Kenshi Yonezu singles chronology
| "Lemon" (2018) | "Flamingo"/"Teenage Riot" (2018) | "Uma to Shika" (2019) |

Music video
- "Flamingo" on YouTube "Teenage Riot" on YouTube

= Flamingo/Teenage Riot =

"Flamingo" and "Teenage Riot" are songs by Japanese singer Kenshi Yonezu, released together as a double A-side single on October 31, 2018. It is Yonezu's ninth single, and his fifth single since moving to Sony Music.

== Creation ==
"Flamingo" contains a number of voice samples, including "trembling lips", purring, clearing throats, and even what sounds like fragments of a conversation, such as "ah, yep". Initially, Yonezu created up to the first chorus in a simple, minimalist form with just bass, a kick drum and snare, but felt that after he added voices the song was complete. Yonezu was also influenced by recalling things from when he had been drinking.

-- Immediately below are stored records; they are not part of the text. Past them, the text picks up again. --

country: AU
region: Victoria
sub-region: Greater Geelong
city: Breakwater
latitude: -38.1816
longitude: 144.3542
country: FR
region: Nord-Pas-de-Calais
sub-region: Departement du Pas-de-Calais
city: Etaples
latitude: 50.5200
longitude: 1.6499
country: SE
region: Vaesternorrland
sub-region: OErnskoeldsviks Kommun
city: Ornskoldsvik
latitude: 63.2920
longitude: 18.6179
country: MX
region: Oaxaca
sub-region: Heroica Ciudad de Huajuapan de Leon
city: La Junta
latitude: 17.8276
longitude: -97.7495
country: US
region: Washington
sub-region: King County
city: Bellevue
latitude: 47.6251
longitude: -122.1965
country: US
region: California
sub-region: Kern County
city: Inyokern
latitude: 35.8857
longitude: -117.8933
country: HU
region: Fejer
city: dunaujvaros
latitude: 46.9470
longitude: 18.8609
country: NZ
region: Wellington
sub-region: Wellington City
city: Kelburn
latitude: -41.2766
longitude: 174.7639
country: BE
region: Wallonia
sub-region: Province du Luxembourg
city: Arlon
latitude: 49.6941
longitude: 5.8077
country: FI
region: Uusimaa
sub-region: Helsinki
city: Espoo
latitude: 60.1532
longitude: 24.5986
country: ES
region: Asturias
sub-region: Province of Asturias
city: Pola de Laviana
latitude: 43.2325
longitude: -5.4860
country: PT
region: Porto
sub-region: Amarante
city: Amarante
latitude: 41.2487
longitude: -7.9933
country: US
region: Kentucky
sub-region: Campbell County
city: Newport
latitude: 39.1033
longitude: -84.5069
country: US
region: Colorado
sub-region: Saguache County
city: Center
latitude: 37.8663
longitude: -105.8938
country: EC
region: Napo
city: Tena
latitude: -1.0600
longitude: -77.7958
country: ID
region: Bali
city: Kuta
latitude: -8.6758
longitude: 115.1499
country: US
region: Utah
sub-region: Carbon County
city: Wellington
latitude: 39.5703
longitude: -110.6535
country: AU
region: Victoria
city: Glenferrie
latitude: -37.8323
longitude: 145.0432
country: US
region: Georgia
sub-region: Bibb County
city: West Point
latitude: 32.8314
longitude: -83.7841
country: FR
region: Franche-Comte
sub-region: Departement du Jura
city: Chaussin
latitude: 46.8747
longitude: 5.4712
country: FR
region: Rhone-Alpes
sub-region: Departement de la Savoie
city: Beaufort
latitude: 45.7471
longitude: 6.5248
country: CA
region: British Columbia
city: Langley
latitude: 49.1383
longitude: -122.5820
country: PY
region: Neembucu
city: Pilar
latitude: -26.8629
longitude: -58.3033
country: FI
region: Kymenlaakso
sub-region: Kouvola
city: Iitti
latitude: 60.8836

The song is told from the perspective of a pleasure-seeking person.

== Track listing ==

| No. | Title | Length |
|---|---|---|
| 1. | "Flamingo" | 3:15 |
| 2. | "Teenage Riot" | 3:45 |
| 3. | "Gomen ne" (ごめんね, "Sorry") | 3:31 |

== Charts ==

=== Weekly charts ===

| Chart (2018) | Peak position |
|---|---|
| Japan (Billboard Japan) | 1 |
| Japan (Oricon) | 1 |

=== Year-end charts ===

| Chart (2018) | Peak position |
|---|---|
| Japan (Oricon) | 28 |

== Certifications ==

Certifications for "Flamingo"
| Region | Certification | Certified units/sales |
Streaming
| Japan (RIAJ) | Platinum | 100,000,000^{†} |
^{†} Streaming-only figures based on certification alone.